> Document excerpt

★ ★ ★ ★ ★ ★ ★

The key sentence in Janet Yellen's written testimony before the Senate this morning is here: "The FOMC's assessment that it can be patient in beginning to normalize policy means that the Committee considers it unlikely that economic conditions will warrant an increase in the target range for the federal funds rate for at least the next couple of FOMC meetings."
When will they raise rates? Providing the job market keeps improving, only when the Fed is "reasonably confident that inflation will move back over the medium term toward our 2 percent objective."
But Yellen has used this "next couple meetings" line before. In December, when the Fed changed its line that it would keep rates low for a "considerable time" to simply assuring everyone they would be "patient" as to when rates might rise, Yellen made a point of saying that this did not represent a change in policy, and then said, "In particular, the committee considers it unlikely to begin the normalization process for at least the next couple of meetings."
That was December. At that time, everyone said that meant no hike at the January or March meeting, but there could be in April.
Now there is no rate hike in March or April, but there could be one in June.

★ ★ ★ ★ ★ ★ ★

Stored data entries
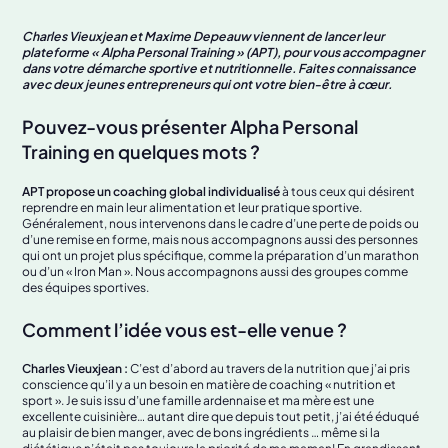
Charles Vieuxjean et Maxime Depeauw viennent de lancer leur
plateforme « Alpha Personal Training » (APT), pour vous accompagner
dans votre démarche sportive et nutritionnelle. Faites connaissance
avec deux jeunes entrepreneurs qui ont votre bien-être à cœur.
Pouvez-vous présenter Alpha Personal
Training en quelques mots ?
APT propose un coaching global individualisé
à tous ceux qui désirent
reprendre en main leur alimentation et leur pratique sportive.
Généralement, nous intervenons dans le cadre d’une perte de poids ou
d’une remise en forme, mais nous accompagnons aussi des personnes
qui ont un projet plus spécifique, comme la préparation d’un marathon
ou d’un « Iron Man ». Nous accompagnons aussi des groupes comme
des équipes sportives.
Comment l’idée vous est-elle venue ?
Charles Vieuxjean :
C’est d’abord au travers de la nutrition que j’ai pris
conscience qu’il y a un besoin en matière de coaching « nutrition et
sport ». Je suis issu d’une famille ardennaise et ma mère est une
excellente cuisinière… autant dire que depuis tout petit, j’ai été éduqué
au plaisir de bien manger, avec de bons ingrédients … même si la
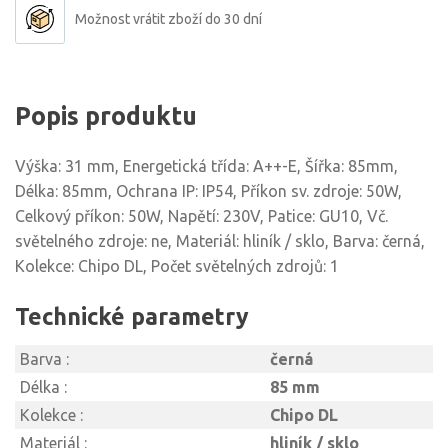
Možnost vrátit zboží do 30 dní
Popis produktu
Výška: 31 mm, Energetická třída: A++-E, Šířka: 85mm,
Délka: 85mm, Ochrana IP: IP54, Příkon sv. zdroje: 50W,
Celkový příkon: 50W, Napětí: 230V, Patice: GU10, Vč.
světelného zdroje: ne, Materiál: hliník / sklo, Barva: černá,
Kolekce: Chipo DL, Počet světelných zdrojů: 1
Technické parametry
Barva :
černá
Délka :
85 mm
Kolekce :
Chipo DL
Materiál :
hliník / sklo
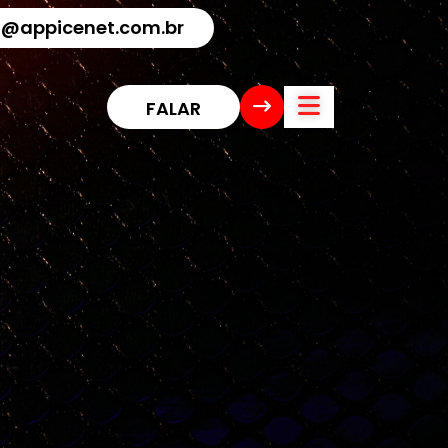
@appicenet.com.br
F
A
L
A
R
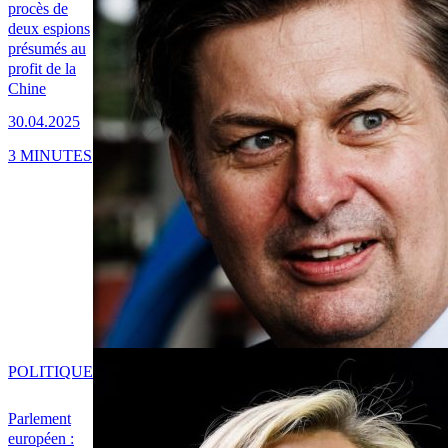
procès de
deux espions
présumés au
profit de la
Chine
30.04.2025
3 MINUTES
POLITIQUE
Parlement
européen :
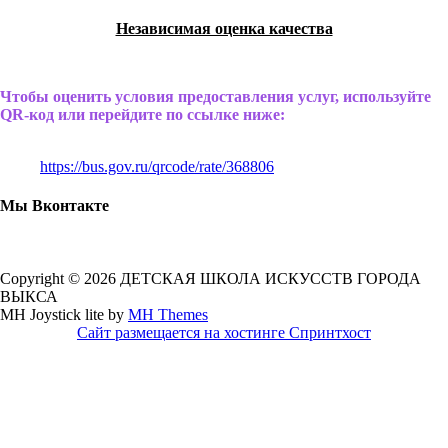
Независимая оценка качества
Чтобы оценить условия предоставления услуг, используйте
QR-код или перейдите по ссылке ниже:
https://bus.gov.ru/qrcode/rate/368806
Мы Вконтакте
Copyright © 2026 ДЕТСКАЯ ШКОЛА ИСКУССТВ ГОРОДА
ВЫКСА
MH Joystick lite by
MH Themes
Сайт размещается на хостинге Спринтхост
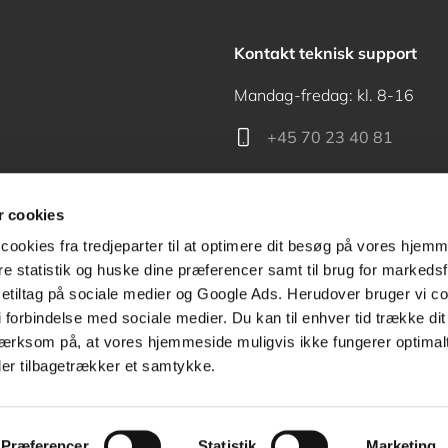
Kontakt teknisk support
Mandag-fredag: kl. 8-16
+45 70 23 40 81
support@akademisk.dk
 cookies
cookies fra tredjeparter til at optimere dit besøg på vores hjem
ere statistik og huske dine præferencer samt til brug for markedsf
tiltag på sociale medier og Google Ads. Herudover bruger vi coo
Kontakt receptionen
g i forbindelse med sociale medier. Du kan til enhver tid trække d
ærksom på, at vores hjemmeside muligvis ikke fungerer optimalt
+45 70 24 00 00
ler tilbagetrækker et samtykke.
Præferencer
Statistik
Marketing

★ ★ ★ ★ ★ ★ ★

> What you will do
A - Retype the article about Janet Yellen's Senate testimony from "But Yellen has" up to and including "be in April.".
B - According to the article about Janet Yellen's Senate testimony, what word replaced "considerable time" in the Fed's December statement about when rates might rise?
C - Write what comes next in the article about Janet Yellen's Senate testimony, picking up after its last sentence.
None of the entries are needed for this work.

> Task responses
A -
But Yellen has used this "next couple meetings" line before. In December, when the Fed changed its line that it would keep rates low for a "considerable time" to simply assuring everyone they would be "patient" as to when rates might rise, Yellen made a point of saying that this did not represent a change in policy, and then said, "In particular, the committee considers it unlikely to begin the normalization process for at least the next couple of meetings."
That was December. At that time, everyone said that meant no hike at the January or March meeting, but there could be in April.

B - The Fed said it would be "patient."

C -
Say what you will about the Fed being behind the curve, Yellen has mastered the art of managing expectations. Her goal seems to be to be: go slow, very slow, and no surprises.
She has come a long way from her debut in March of last year, when at her first press conference, she said the Fed would start raising short-term rates about six months after they end their stimulus program.
You're not hearing those kinds of time-specific comments any more.
The Fed is not just agonizing over whether they should raise rates; they are agonizing over when they should remove the word "patient."
Art Cashin noted that Yellen has hewed careful to the Hippocratic Oath: first, do no harm. He is referring to doing no harm to markets.
If that is indeed her goal, she is accomplishing that.